„Schon wieder muss ich mit ihm Zusammenspielen! Da haben wir ja e keine Chance, weil läuft ja nie für die Anderen!“
„Yess! Mit ihm wird’s ganz einfach zu gewinnen! Er kämpft und rackert bis er umfällt!“
Das könnten Zitate von Spielern aus meinen Fußballtrainings sein. Meistens bewahrheitet sich so eine Aussage dann auch und man verliert das Trainingsspiel. Wie kann man jedoch solche Situationen positiv gestalten? Und was hat Theorie X und Y damit zu tun? Was steckt hinter dieser Theorie überhaupt? All das werde ich in den nächsten paar Zeilen erläutern und dir zeigen, wie deine Gedanken dein Handeln und deine Sicht prägen.

Theorie X und Y

Douglas McGregor prägte diese Managementtheorie und ich habe für mich dabei bemerkt, dass es in allen Lebensbereichen eine Rolle spielt.

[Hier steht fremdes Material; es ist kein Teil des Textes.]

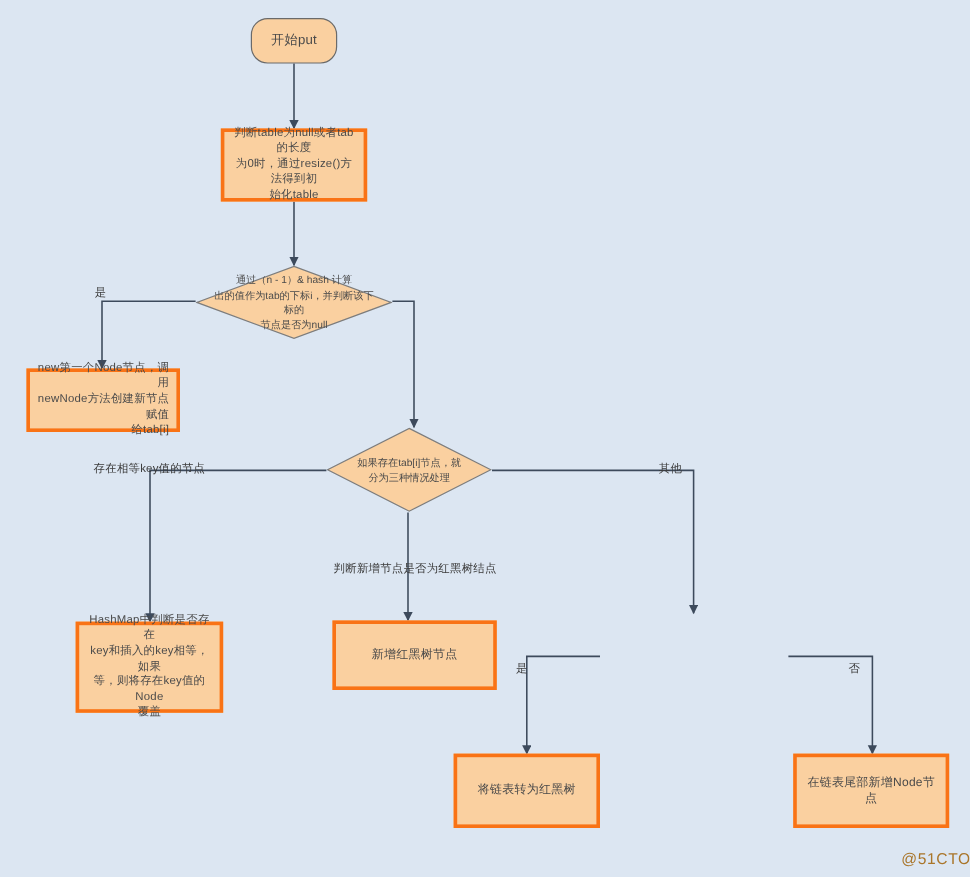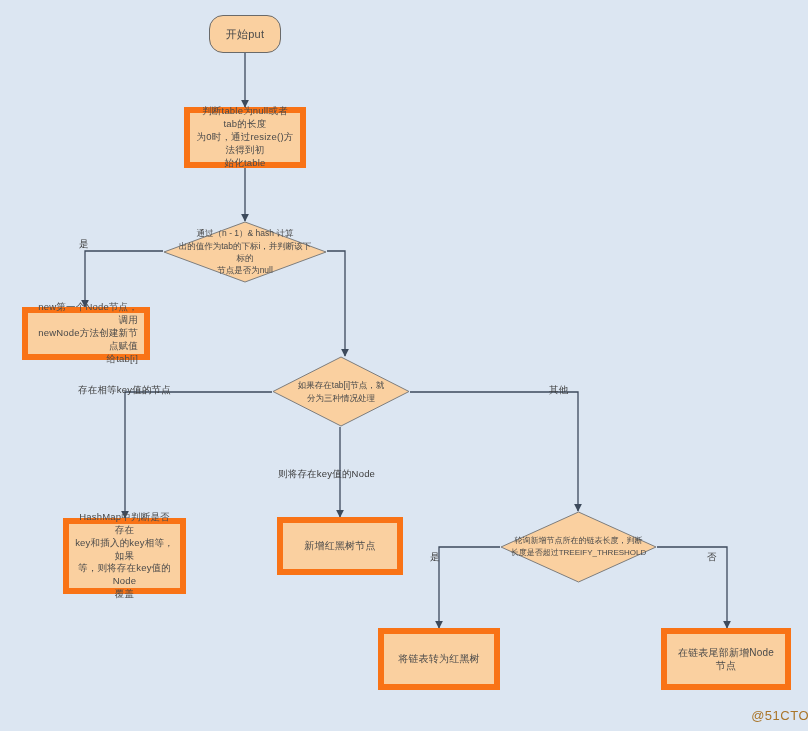"判断table为null或者tab的长度" .process { border: 6px solid #f97316 -> 3px solid #f97316 }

In dieser Theorie wird unterschieden, wie du deine Kollegen, Mitspieler oder Gruppenmitglieder behandelst und einschätzt. Wenn du Theorie X verfolgst, dann denkst du, dass die Menschen faul sind und von außen motiviert werden müssen. Mit extrinsischer (=äußerlicher) Motivation meine ich zum Beispiel Geld. Wohingegen du bei Theorie Y daran glaubst, dass deine Mitmenschen ehrgeizig sind und nur Chancen benötigen, dies zu zeigen. Dabei folgt die Motivation von innen (=intrinsisch), indem der- oder diejenige selbst zu dem Projekt einen Beitrag leisten will.

Theorie X

Theorie X Wie schon oben erwähnt stützt sich die Theorie X auf die Annahme, dass Menschen faul sind. Dadurch folgt wie in der Abbildung ersichtlich, dass strengere Kontrollen durchgeführt werden müssen um hohe Leistung zu erhalten. Dies führt dann dazu, dass die kontrollierten Personen weniger motiviert sind. Wenn wir ehrlich zueinander sind: Wer will schon kontrolliert werden? 😉 Durch das geringe Engagement sind die Personen gemäß Theorie X auch nicht bereit Verantwortung zu übernehmen. Somit schließt sich der Kreis wieder und man fühlt sich bestätigt in seiner Meinung, denn diese Personen sind nicht motiviert mit ihnen zu arbeiten und bringen dadurch auch geringere Leistung.
Theorie Y

Theorie Y

Im Gegensatz dazu ermutigt man Personen in der Y Theorie eigene Lösungen zu erarbeiten. Man zeigt diesen Personen Chancen und gibt ein Ziel vor, ohne jedoch den Weg mit Kontrollen zu begleiten. Dies erhöht natürlich die Motivation und den Einsatz der- oder demjenigen und führt zu einer intensiveren Arbeitsleistung. Theorie Y bringt dann auch mit sich, dass mehr Verantwortung übernommen wird, denn man muss ja eine Lösung selbstständig erarbeiten. Auch hier endet der Kreis wieder und Theorie Y bringt motivierte Personen mit sich.

Wieso nicht nur nach Theorie Y handeln?

In manchen Bereichen ist es jedoch nicht von Vorteil, wenn Personen immer eigene Lösungen erarbeiten. Gerade in gefährlichen Situationen ist das Vertrauen auf eine/n Experten/In bzw. eine erfahrene Person keine schlechte Idee. Stell dir vor beim Umgang mit chemischen und explosiven Substanzen würde man Personen Chancen geben eine eigene Handhabung zu lernen. Dabei würden viel mehr Unfälle passieren. Also kommt es ganz auf die Situation und Umgebung an welche Theorie, X oder Y, von Vorteil ist.

Mein Fazit

Ich habe für mich diese beiden Theorien verinnerlicht und versuche, Menschen Möglichkeiten und Chancen zu zeigen. Denn meistens führt das dazu, dass das Team oder die Gruppe besser vorankommt als wenn die Lösung vorgegeben und ständig kontrolliert wird. In einem Fußballteam herrscht eine strenge Hierarchie und deswegen ist es nicht immer leicht, Chancen zu bekommen oder zu vergeben ohne seine Position zu verlieren. Bis jetzt hat es sich für mich aber ausgezahlt, anderen immer zu ermutigen und dadurch in den Kreislauf der Theorie Y zu kommen.

Hast du diese beiden Theorien schon im Vorhinein gekannt? Kennst du Personen in deiner Umgebung, welche die Theorie X oder Theorie Y anwenden? Welche Personen sind für dich glücklicher?